India’s voracious appetite for gold has long made it the yellow metal’s strongest pillar of support. But earlier this year, some market observers — such as Marcus Grubb, managing director of the World Gold Council (WGC) — suggested that China could become the world’s top gold consumer.
India’s gold demand has been disappointing so far in 2012 and China looks set to become the top market for gold. Though some are optimistic about Indian demand in the fourth quarter (Q4), it is likely that the country’s gold purchases this year will be sharply lower than they were in 2011. That raises the question of whether India is merely adapting to headwinds or is experiencing a decreased appetite for the metal.
For the first half of 2012, India’s gold demand was down about 33 percent. Declines are also expected for the third quarter compared to the same period last year. Despite this disappointing performance, the festive season is now approaching; Dussehra is on October 24 and Dhanteras and Diwali follow in November. Many market participants are expecting to see improvement in Indian gold demand this quarter.
Gold imports may jump to as much as 200 metric tons this quarter, according to Bachhraj Bamalwa, chairman of the All India Gems & Jewellery Trade Federation.
Prithviraj Kothari, president of the Bombay Bullion Association, also projected demand of 200 metric tons during the peak season from September to December.
The WGC and its partners, Reliance Money Infrastructure and India Post, are offering buyers a 7 percent discount on 24-carat gold coins in a range of denominations through December.
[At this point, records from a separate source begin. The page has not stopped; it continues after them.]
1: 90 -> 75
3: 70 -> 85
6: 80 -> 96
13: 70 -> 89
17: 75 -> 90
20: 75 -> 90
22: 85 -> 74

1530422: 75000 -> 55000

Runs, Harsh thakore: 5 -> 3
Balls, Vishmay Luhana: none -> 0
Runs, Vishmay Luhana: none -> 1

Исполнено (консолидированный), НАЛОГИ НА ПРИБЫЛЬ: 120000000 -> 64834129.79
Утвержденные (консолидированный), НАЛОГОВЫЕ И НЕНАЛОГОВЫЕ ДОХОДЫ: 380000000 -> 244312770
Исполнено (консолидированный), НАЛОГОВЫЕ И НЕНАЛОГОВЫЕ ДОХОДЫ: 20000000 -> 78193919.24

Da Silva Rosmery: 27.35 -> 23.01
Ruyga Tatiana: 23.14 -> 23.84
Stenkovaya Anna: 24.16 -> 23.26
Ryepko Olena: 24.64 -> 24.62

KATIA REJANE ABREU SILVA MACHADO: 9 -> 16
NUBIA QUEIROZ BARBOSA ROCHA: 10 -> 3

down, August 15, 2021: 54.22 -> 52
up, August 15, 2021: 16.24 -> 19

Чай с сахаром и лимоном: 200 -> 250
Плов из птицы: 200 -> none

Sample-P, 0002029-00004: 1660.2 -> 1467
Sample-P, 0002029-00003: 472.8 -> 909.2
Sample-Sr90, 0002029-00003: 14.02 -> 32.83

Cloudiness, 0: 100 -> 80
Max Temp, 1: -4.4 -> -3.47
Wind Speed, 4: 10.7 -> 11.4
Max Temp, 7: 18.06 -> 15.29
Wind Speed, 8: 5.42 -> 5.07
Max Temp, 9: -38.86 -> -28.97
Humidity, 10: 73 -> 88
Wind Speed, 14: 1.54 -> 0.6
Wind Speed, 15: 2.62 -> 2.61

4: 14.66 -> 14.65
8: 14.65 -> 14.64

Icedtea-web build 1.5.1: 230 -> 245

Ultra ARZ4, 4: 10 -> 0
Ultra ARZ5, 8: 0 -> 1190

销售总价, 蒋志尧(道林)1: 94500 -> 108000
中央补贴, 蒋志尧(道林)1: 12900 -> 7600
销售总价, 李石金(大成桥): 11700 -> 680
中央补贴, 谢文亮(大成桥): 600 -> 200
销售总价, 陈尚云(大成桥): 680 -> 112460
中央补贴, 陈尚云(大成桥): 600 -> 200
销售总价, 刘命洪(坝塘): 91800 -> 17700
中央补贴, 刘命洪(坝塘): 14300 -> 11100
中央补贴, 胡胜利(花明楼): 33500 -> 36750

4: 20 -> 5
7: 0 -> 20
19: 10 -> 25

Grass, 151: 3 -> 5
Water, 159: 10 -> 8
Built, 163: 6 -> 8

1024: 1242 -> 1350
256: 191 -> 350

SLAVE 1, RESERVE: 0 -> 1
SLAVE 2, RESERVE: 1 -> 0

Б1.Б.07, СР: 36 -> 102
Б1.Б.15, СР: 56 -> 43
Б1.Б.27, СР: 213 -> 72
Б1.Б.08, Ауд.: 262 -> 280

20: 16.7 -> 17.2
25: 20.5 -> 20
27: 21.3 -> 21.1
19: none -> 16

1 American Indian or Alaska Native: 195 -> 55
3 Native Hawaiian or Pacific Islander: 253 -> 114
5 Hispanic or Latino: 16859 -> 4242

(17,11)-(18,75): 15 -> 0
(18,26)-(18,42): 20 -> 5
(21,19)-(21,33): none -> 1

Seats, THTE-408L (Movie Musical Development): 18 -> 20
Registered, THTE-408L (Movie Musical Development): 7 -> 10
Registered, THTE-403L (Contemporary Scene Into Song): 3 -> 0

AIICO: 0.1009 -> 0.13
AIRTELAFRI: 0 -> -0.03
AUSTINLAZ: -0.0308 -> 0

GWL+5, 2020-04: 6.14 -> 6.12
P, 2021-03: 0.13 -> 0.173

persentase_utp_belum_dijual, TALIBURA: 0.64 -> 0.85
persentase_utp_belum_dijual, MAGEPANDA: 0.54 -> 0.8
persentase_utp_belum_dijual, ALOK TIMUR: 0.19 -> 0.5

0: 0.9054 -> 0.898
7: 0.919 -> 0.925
The trio is undoubtedly hoping that its offer will motivate Indians to buy gold this season.
India’s gold market has faced numerous headwinds this year, including a government agenda to curb its citizens’ appetite for the metal. One means of doing so was applying taxes on gold that drove up prices. Initially many were skeptical about the success of the government’s efforts. But the measures came during a year when the income of the agricultural sector — which is responsible for a significant amount of gold demand — was impacted by disappointing monsoon rains. The nation has also been forced to deal with a very weak rupee.
The value of India’s currency is considered the most severe headwind for gold demand. While there is optimism about Indians’ appetite for gold this quarter, many admit that it will depend on the value of the rupee versus the dollar.
On Monday there was reportedly a surge in demand for the metal. That day, India’s currency strengthened against the greenback.
“India should be a better buyer over the next two weeks from a seasonal perspective,” states an October 18 market comment from UBS, “but this remains highly contingent on the behavior of the rupee gold price.”
Q4 gold demand did not materialize last year as expected, but was instead down about 44 percent. That decline is important when assessing the performance in the Indian market this year.
If gold imports do reach 200 metric tons that will represent a quarter-on-quarter increase, the first climb in six quarters, according to Bloomberg. But Kothari indicated that will amount to a 40 percent slump for the peak season year-on-year. Auspicious periods may be able to boost demand temporarily, but Indian gold demand for 2012 is expected to be down, and that is likely to result in the second consecutive annual decline.
In 2010, India’s appetite for gold totaled 963 metric tons. That appetite was reduced to about 933 metric tons last year. This year, Kothari said that India may not even import over 450 metric tons.